Agora, o ex-cliente famoso de Shuter está atrás das grades em uma cela de prisão no Brooklyn, a uma curta distância de carro dos Hamptons, onde outrora organizava festas para celebridades.
A derrocada de Combs foi rápida, com um extenso processo criminal federal acusando-o de tráfico sexual e associação criminosa. Mais de uma dúzia de processos civis também foram abertos, acusando o magnata da música de agressões, estupro e extorsão sexual. Um advogado afirmou que representa mais de 100 supostas vítimas, que afirmam terem sido abusadas sexualmente.
O rapper nascido no Harlem, bairro de Nova York, negou repetidamente qualquer irregularidade, seja em relação às acusações criminais ou às civis. Os representantes do rapper se recusaram a comentar nesta reportagem. Mas anteriormente, Erica Wolff, advogada que representa Combs, disse à imprensa que o rapper nega “enfática e categoricamente” as acusações que, segundo ela, são “falsas e difamatórias”.
Ele deve ir a julgamento em maio de 2025.
O rei das festas que cobiçava a realeza
Shuter, que trabalhou para Combs de 2002 a 2004, disse que o rapper estava em um momento crucial na carreira quando começou a trabalhar para ele.
Combs fundou a Bad Boy Records em 1993, uma gravadora que representava alguns dos maiores nomes do hip hop — incluindo artistas como Notorious B.I.G. e Usher.
Em 1998, criou a marca de roupas Sean John, que mais tarde se tornou um fenômeno cultural.

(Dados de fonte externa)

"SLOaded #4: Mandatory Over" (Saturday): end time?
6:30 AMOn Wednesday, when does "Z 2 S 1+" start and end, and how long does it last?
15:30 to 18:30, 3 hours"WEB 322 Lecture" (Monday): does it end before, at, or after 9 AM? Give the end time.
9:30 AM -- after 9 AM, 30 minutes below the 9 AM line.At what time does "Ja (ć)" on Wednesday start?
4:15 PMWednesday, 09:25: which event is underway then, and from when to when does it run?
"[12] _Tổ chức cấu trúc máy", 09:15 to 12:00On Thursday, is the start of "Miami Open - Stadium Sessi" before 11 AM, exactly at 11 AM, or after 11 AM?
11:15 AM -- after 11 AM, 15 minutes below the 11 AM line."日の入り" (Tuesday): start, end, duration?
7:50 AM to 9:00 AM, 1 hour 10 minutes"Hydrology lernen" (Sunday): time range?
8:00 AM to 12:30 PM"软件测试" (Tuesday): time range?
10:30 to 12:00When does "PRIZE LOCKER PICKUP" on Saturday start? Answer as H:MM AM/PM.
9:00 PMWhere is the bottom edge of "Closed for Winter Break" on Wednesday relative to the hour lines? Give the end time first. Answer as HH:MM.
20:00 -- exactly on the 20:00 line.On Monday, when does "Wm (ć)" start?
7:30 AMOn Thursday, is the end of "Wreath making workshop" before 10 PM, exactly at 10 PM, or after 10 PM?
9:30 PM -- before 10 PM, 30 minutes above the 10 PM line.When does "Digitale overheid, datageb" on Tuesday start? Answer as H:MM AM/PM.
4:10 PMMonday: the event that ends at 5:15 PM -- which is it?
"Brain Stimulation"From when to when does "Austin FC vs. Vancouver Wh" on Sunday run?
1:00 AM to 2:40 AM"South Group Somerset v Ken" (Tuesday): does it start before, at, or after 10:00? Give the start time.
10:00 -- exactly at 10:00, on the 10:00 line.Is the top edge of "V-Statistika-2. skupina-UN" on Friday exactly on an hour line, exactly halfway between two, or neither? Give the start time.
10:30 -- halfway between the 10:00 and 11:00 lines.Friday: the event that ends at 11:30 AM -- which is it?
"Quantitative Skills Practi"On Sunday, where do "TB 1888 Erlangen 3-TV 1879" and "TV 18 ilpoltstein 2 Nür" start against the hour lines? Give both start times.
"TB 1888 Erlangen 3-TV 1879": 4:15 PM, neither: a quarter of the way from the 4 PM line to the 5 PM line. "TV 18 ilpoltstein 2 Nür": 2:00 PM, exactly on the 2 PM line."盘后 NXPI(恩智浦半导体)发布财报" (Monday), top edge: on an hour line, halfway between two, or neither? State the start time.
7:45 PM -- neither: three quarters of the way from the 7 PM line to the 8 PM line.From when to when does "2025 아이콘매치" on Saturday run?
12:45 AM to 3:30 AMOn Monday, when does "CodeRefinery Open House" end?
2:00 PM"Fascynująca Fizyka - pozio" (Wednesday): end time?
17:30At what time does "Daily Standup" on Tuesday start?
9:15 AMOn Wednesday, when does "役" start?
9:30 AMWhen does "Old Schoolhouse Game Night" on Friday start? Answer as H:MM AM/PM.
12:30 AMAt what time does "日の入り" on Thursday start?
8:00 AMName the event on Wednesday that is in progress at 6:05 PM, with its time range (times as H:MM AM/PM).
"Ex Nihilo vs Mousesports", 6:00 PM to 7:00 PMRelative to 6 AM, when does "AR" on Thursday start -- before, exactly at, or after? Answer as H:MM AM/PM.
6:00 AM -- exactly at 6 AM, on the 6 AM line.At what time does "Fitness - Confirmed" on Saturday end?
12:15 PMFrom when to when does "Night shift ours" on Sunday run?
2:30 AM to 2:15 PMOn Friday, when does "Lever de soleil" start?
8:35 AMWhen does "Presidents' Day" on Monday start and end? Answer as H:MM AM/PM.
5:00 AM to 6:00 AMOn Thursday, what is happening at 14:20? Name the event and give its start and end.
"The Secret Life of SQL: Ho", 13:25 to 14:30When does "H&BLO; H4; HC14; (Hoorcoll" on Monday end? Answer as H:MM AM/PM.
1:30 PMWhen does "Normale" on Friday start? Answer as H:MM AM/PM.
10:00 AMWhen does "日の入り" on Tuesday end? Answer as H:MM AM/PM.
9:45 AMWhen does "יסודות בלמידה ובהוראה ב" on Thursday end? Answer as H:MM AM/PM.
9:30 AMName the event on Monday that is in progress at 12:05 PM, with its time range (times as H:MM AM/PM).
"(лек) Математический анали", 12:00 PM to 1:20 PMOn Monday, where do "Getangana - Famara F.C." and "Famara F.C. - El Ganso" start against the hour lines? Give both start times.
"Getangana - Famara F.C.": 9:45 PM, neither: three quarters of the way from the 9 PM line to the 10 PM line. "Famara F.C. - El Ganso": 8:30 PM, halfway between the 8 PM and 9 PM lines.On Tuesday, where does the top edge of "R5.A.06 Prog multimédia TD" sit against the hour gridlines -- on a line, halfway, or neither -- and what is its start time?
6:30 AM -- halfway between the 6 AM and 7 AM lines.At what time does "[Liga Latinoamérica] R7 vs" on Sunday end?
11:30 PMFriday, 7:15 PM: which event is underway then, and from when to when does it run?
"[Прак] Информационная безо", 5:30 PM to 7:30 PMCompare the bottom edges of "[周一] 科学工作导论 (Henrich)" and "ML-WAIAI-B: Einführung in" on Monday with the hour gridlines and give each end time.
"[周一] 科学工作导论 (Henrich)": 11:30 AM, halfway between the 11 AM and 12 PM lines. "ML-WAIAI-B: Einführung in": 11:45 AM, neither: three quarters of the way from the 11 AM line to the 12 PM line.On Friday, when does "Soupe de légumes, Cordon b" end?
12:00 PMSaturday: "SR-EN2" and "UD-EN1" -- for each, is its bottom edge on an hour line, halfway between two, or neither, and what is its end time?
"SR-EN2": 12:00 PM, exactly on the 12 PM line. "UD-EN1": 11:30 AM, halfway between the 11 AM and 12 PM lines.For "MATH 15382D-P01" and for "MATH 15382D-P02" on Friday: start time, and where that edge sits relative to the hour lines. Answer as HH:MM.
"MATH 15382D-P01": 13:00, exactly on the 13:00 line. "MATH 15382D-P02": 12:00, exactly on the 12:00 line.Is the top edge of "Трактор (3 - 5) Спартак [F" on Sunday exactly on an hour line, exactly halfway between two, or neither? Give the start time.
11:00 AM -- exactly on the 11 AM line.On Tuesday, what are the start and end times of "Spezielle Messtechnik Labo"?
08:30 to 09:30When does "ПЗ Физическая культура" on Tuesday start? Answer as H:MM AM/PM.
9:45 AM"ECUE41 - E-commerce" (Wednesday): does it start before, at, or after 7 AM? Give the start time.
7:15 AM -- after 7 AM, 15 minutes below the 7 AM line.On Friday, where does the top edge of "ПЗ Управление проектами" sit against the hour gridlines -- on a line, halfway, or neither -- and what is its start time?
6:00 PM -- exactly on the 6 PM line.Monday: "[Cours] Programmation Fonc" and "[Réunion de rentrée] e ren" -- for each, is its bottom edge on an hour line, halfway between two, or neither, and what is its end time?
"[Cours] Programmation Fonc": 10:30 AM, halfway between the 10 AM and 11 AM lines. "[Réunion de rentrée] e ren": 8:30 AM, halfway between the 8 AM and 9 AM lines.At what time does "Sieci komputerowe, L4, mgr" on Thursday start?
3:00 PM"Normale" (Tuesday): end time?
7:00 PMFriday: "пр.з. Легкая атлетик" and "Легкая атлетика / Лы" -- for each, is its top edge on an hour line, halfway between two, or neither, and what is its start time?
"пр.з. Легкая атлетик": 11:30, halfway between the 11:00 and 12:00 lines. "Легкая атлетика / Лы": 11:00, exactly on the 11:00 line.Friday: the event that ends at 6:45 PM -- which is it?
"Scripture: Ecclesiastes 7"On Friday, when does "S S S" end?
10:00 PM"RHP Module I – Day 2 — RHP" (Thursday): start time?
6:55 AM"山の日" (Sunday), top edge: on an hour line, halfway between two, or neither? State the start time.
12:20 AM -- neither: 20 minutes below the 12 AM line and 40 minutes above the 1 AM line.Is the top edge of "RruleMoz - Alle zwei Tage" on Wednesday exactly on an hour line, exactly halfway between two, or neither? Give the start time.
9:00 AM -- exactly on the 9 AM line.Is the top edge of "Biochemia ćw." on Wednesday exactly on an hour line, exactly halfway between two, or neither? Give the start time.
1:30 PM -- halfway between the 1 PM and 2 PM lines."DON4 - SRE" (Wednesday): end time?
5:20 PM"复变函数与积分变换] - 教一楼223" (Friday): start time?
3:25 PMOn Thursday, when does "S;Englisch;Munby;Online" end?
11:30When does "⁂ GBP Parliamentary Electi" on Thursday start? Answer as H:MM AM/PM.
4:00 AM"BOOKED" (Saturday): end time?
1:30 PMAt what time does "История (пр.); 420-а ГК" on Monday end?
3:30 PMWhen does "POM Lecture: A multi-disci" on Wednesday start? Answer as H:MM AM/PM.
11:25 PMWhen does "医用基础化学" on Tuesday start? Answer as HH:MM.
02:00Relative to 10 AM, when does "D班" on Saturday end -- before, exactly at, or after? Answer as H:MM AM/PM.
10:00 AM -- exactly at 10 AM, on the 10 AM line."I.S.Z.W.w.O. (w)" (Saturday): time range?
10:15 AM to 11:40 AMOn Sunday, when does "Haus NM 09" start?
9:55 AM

A partir daí, mergulhou no mundo das fragrâncias, das bebidas alcoólicas e até montou uma empresa de mídia, tornando-se apresentador de diversos reality shows, em que descobriria novos talentos e transformaria as pessoas em celebridades.
Shuter contou que, quando entrou para o universo do rapper, Combs queria transformar sua imagem pública e ascender na carreira, usando suas festas para se manter no centro do mundo do entretenimento.
“Ele estava simplesmente descobrindo que a maneira de chamar mais atenção seria se tornando o rei das festas de Nova York.”
Shuter afirmou que Combs era obcecado pelo poder e tinha um profundo desejo de permanecer famoso.
Ele contou que o astro adorava que tirassem fotos dele, e queria exibir seu estilo de vida.
O trabalho de Shuter era ajudar a manter “Diddy” no topo. Fazer parte de sua comitiva, segundo ele, era como fazer parte de um circo — o rapper era o “mestre do picadeiro”.
Ele disse que nunca testemunhou nenhuma conduta sexual imprópria. “Eu vi o desequilíbrio de poder”, ele afirmou. “O que eu não vi, foi o que está sendo alegado agora, que é simplesmente horrível.”
“A razão pela qual ele era um astro é porque ele só pensava em ‘Diddy’. Desde o momento em que acordava até o momento em que ia dormir”, disse Shuter à BBC News.
“O hobby de ‘Diddy’ era ‘Diddy’.”
Ele contou que se lembra de ter sido solicitado mais de 10 vezes a ligar para o príncipe Harry e o príncipe William com convites para festas, oferecendo-se para cobrir os gastos de suas viagens, hospedagem e até mesmo pagar por sua segurança.
Em seu luxuoso apartamento em Nova York, o rapper tinha fotos emolduradas dos príncipes, contou Shuter.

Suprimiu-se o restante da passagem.